I consider the question. I take my time with it, too. The edges of this space are purely defined, and there’s no hint of the crumbling stability there was before; there’s something about it that reminds me of the Inspiration-space, but more… personal. Less artificial, for lack of a better term.
Who am I?
When I lost my brother, and lived through the subsequent years with grieving parents who either blamed me or didn’t quite know what to do with me, I felt like my world had ended. I made my way through with force of will alone, promising myself to find something better, to build a life of my own. Those events shaped a large part of who I am.
But I am not my trauma.
When the Trials began, I was angry. I’m still angry now, in truth. Days into this Trial, and I’ve only seen more of the injustices committed by the Integrators. Naru’s attitude towards his parents, the implications about what the Interface might have done to society on Hestia, the knowledge that people — Ahkelios, other humans, that harpy girl I still don’t know much about — the knowledge that they’ve been killed in these Trials only serves to infuriate me more.
I clench my fists.
But I’m not my anger, either.
The Trial I’m in would have been much more difficult to handle without Ahkelios. Half of what he does is almost an act, I suspect; he’s playful and charming and a little too obsessed with plants, and some of that he uses to cheer me up or disarm me. He’s good at what he does, too. It makes me wish I could do more for him.
Mari has been impossibly trusting. Every loop, I tell her my story. She’s more angry some loops than others, but she has nearly always just chosen to trust me, to take my words at face value. It’s a trait I suspect comes naturally to her, mothering those around her and taking their problems seriously. I’ve come to care about her a lot.
Tarin died — nearly sacrificed himself in an attempt to protect his village, even if that sacrifice might not have been intentional. The crow-guards all fight to the death to keep their village safe. The children in the village are young and bright-eyed and full of hope for their world, for all that it’s controlled by the Integrators.
And yet… I’m not defined by the people around me.
I sigh, cupping my pearl of Firmament in my hands, and watching the sparks orbit around it.
“This is a stupid question,” I say. “There’s no one thing that’s ever going to define me.
“I’m whoever the fuck I want to be.”
Firmament pulses. Something falls into place. Four different types of Firmament join with an invisible pearl in the center, and it becomes something solid, something real.

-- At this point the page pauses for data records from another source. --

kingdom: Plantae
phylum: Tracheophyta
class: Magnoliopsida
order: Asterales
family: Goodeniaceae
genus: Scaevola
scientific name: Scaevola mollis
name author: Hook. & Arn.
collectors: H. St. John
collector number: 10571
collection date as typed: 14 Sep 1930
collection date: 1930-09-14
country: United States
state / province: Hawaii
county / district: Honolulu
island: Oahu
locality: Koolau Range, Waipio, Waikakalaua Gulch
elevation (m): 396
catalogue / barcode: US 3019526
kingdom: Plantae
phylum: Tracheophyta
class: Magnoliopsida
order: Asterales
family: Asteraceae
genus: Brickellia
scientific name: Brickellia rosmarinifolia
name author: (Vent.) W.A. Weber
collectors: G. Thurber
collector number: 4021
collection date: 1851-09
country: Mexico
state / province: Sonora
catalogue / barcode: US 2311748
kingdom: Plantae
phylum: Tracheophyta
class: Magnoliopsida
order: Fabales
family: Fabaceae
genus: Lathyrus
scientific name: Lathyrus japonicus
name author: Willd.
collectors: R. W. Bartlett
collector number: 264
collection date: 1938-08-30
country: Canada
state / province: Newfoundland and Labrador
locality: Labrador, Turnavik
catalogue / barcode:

A single pulse of Firmament, newly refined, blasts through me.
And when I open my eyes, I’m back in Tarin’s hut. The old crow is sitting up in his bed, staring at me with his beak open.
“Do I have something on my face?” I ask jokingly. He smacks me on the head with a wing.
“You ruin all my furniture!” Tarin huffs. “Now I need make furniture again!”
“I missed you too, you old fart.”
“I not fart!”
I laugh, and Tarin grins at me. Then I take a peek at my Interface.
I have a lot of messages to get through.